Wednesday, May 23, 2012


Written by Madonna and Alek Keshishian.
Directed by Madonna.

You couldn’t run from those infamous reviews, so I never imagined I would enjoy and appreciate this film as much as I did. I confess the awareness of the spell so called Abbie Cornish, but it wasn’t even entirely that. It was pretty much the whole package. From the Costume Design, to the beautiful soundtrack, to the impeccable Andrea Riseborough, I have to confess that she, Madonna, had me. She was able to fool me, to put a fantasy spell on me, to take me away to someplace else for two hours.
I’m very passionate about films, I don’t know if I’ve mention this before. I’ll obviously see it again right away (which I already did by now) to find a stable state of consciousness. But I don’t need that really. There’s something about the story telling that leads you to feel there’s something vacant. Wally is a character where motivations are hard to follow, yes there’s something to do with family but maybe there isn’t just a reason. There’s the historic side by which I can’t argue because I ignore it. I think the weakness is really Madonna’s vision at times, like towards the end, because maybe it is too present. But when the author’s point of view became a bad thing? Why would it be? This time, it feels so. But, am I just trying to find excuses?
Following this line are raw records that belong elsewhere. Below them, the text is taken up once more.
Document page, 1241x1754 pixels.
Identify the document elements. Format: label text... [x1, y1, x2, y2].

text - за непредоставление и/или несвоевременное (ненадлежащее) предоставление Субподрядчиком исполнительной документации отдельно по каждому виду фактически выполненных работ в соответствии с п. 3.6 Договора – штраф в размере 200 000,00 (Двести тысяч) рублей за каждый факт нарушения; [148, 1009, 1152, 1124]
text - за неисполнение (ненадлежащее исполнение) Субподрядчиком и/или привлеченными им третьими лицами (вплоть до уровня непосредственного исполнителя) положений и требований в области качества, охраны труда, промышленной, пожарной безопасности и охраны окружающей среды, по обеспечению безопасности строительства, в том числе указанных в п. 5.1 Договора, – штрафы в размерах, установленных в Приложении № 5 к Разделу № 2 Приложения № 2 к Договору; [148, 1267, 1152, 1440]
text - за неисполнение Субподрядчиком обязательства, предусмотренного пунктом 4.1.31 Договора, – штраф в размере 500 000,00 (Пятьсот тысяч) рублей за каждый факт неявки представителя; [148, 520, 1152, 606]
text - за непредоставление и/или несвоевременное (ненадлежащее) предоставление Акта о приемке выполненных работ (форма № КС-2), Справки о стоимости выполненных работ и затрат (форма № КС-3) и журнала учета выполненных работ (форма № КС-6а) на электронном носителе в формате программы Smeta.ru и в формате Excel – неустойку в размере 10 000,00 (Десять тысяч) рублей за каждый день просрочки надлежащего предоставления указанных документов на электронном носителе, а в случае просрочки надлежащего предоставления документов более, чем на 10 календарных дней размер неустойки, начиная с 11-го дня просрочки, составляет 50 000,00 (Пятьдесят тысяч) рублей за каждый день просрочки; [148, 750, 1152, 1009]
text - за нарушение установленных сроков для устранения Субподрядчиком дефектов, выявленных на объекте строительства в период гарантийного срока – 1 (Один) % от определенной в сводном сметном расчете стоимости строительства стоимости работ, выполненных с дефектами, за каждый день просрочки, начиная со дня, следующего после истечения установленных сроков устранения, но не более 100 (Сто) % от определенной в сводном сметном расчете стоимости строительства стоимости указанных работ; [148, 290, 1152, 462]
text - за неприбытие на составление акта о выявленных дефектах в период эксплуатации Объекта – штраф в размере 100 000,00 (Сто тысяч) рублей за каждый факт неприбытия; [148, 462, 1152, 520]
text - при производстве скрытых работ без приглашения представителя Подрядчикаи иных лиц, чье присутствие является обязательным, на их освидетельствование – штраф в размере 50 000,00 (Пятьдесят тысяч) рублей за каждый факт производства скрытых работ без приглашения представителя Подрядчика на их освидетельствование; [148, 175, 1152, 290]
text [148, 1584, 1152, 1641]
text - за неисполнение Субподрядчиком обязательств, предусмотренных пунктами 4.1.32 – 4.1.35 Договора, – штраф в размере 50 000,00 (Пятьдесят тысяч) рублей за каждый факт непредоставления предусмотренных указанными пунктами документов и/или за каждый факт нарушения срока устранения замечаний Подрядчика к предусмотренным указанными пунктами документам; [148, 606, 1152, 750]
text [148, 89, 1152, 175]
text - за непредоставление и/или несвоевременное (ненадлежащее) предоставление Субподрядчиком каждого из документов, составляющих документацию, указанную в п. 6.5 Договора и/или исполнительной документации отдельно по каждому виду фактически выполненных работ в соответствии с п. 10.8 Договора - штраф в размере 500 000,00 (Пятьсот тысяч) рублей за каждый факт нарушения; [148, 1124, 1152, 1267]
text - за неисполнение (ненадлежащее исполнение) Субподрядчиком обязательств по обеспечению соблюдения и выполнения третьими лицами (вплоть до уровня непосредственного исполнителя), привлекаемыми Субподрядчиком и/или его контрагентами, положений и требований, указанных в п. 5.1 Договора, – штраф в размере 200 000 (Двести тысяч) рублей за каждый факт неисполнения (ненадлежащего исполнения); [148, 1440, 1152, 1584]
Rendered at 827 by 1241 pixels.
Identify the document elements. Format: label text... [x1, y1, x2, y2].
Am I looking for them, somehow forcing them? Because even the whole story I found myself digging and appreciating. Even in the way Madonna used these two characters and interacted with them, in this narrative line cut between Wallis Simpson and Wally from New York City. I was so emerged with these characters. So for brief moments I don’t understand it. Is it possible that everyone seemed to have done a wonderful job except for Madonna’s direction and co-written script?

We have the great and imaginative work of editing, both image and sound, the cinematography that creates these two worlds with this light and floating connection. The crucial and breathtaking soundtrack that in every way brought the film to this unique melancholy journey of damaged and connected souls, the outstanding costume design that blows one’s mind over, putting the characters in this perfectionist pose and own intellect.  Oh the clothes, I was in awe with those clothes and Abbie Cornish in those clothes. There’s the obvious need to stand out the bravery of Abbie Cornish and the equally brave Andrea Riseborough. The entire cast was great, maybe except King Bernie and his wife (played by Laurence Fox and Natalie Dormer) because it’s always hard to follow one Colin Firth and one Helena Bonham Carter. I think that, again, Abbie took yet another role into a subtle ground of concentration. She was representing a certain class from American society and not for one second she derived herself from that state and yet with a beautiful and believable subtlety.

So is it possible? At this point, what do I know? Yes, I still feel confusing because every review I read is, well, negative. But I believe this was a very thoughtful film. It contains a clear position. It was Madonna’s vision all the way through. I dare to say she was a perfectionist. 
W.E can’t be no one else’s masterpiece but Madonna’s, but it is her masterpiece.